One day, after reading the prophets far into the night, I finally told the Lord I was going to bed.  But not before engaging him on the mind-boggling issue of Jonah.  I said: “Father, how did you keep a man alive in the belly of a fish? Your ways are truly unsearchable.”

I went upstairs to my bedroom.  As soon as my body touched the bed, the heavens were opened.  To my astonishment, I found myself under the sea-bed, enclosed in an air bubble.  I watched as the procession of an incredible array of fishes of different designs and architecture floated past, all in supernaturally deep colours; brightly lit by incandescent light. 

There I was, a proverbial Jonah in the belly of a fish.  The message was simple even though I was slow, as usual, on the uptake.  When God calls you as a prophet to preach to Nineveh, you don’t decline and go to Tarshish instead.

Healing Stripes

The life of a prophet is his ministry.  God requires the two to be identical.  He said to me: “Femi, nothing that will ever happen to you will be coincidental.  Nothing will ever happen to you by happenstance.  Everything that will happen in your life will happen for a reason.”

Therefore, if a lady is called to a healing ministry, ask her what major sickness has ever befallen her.  At any rate, there must have been a miracle healing in her life.  If a man claims to be in a deliverance ministry, ask him how many demons came out of him. 

The prophet’s messages come out of his life.  They are fashioned from his day-to-day experiences.  They are the product of the strange, painful and exacting ways whereby God touches every facet of our lives and brings us to nothing. 

But more than anything else, a true prophet is a burden-bearer.  We are weighed down by the transgressions we decry; frustrated in the knowledge that few will believe our report. 

Isaiah writes: “Surely he has borne our griefs and carried our sorrows; yet we esteemed him stricken, smitten by God, and afflicted.  But he was wounded for our transgressions, he was bruised for our iniquities; the chastisement for our peace was upon him, and by his stripes we are healed.” (Isaiah 53:4-5).

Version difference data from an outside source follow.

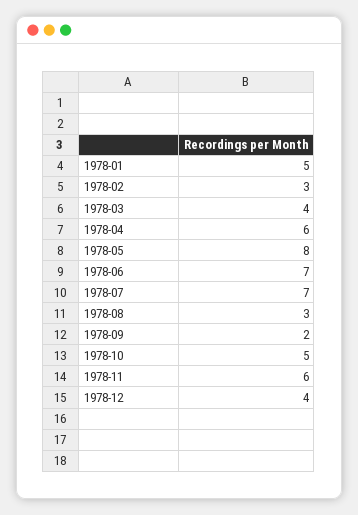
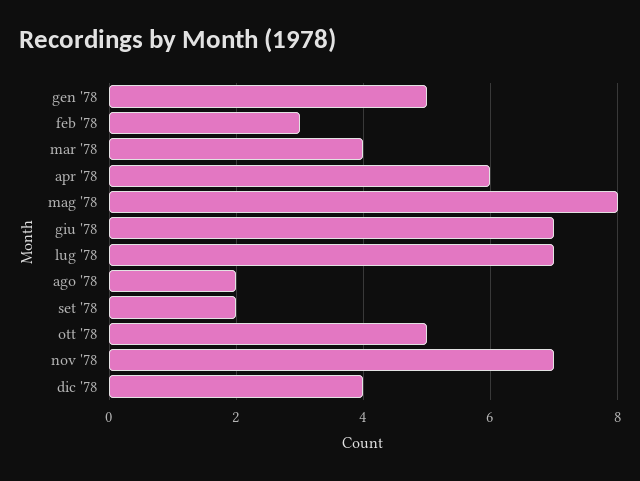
  {
    "1978-01": 5,
    "1978-02": 3,
    "1978-03": 4,
    "1978-04": 6,
    "1978-05": 8,
    "1978-06": 7,
    "1978-07": 7,
-   "1978-08": 3,
+   "1978-08": 2,
    "1978-09": 2,
    "1978-10": 5,
-   "1978-11": 6,
+   "1978-11": 7,
    "1978-12": 4
  }

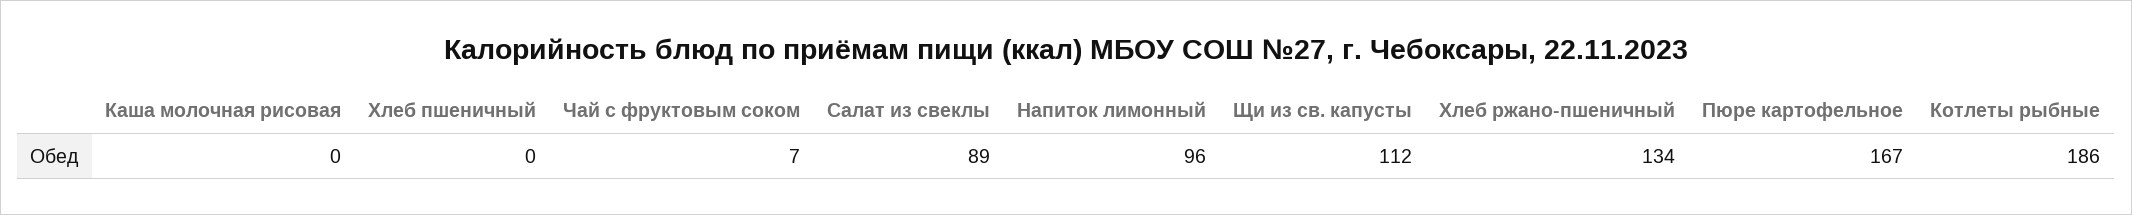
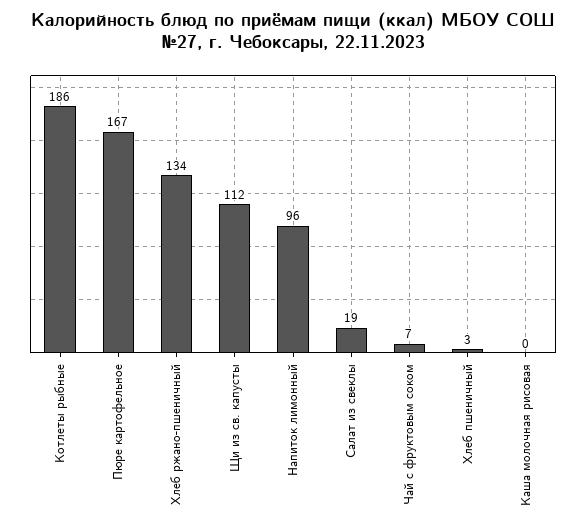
  {
    "Каша молочная рисовая": 0,
-   "Хлеб пшеничный": 0,
+   "Хлеб пшеничный": 3,
    "Чай с фруктовым соком": 7,
-   "Салат из свеклы": 89,
+   "Салат из свеклы": 19,
    "Напиток лимонный": 96,
    "Щи из св. капусты": 112,
    "Хлеб ржано-пшеничный": 134,
    "Пюре картофельное": 167,
    "Котлеты рыбные": 186
  }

This scripture is messianic.  But it is also referring to the prophetic ministry in general.  I used to read messianic scriptures and relate them exclusively to Christ.  Until one day, the Lord spoke one directly to me.  I thought: “But this is talking about Jesus.”  But the Lord said to me: “Femi, it is also talking about you.” 

I presumed it meant I would travel the world as an itinerant preacher, but that was not the Lord’s intention.  Fifteen years after I received the word, the World Wide Web came of age and I started writing articles of faith on internet posts.  Suddenly, I discovered I could be an itinerant preacher even while sitting in my bedroom.

If you are reading this, then this scripture the Lord spoke into my life is fulfilled in your hearing:

“Listen, O coastlands, to me, and take heed, you peoples from afar! The LORD has called me from the womb; from the matrix of my mother he has made mention of my name.  And he has made my mouth like a sharp sword; in the shadow of his hand he has hidden me, and made me a polished shaft; in his quiver he has hidden me.  And he said to me, ‘You are my servant, O Israel, in whom I will be glorified’” (Isaiah 49:1-3).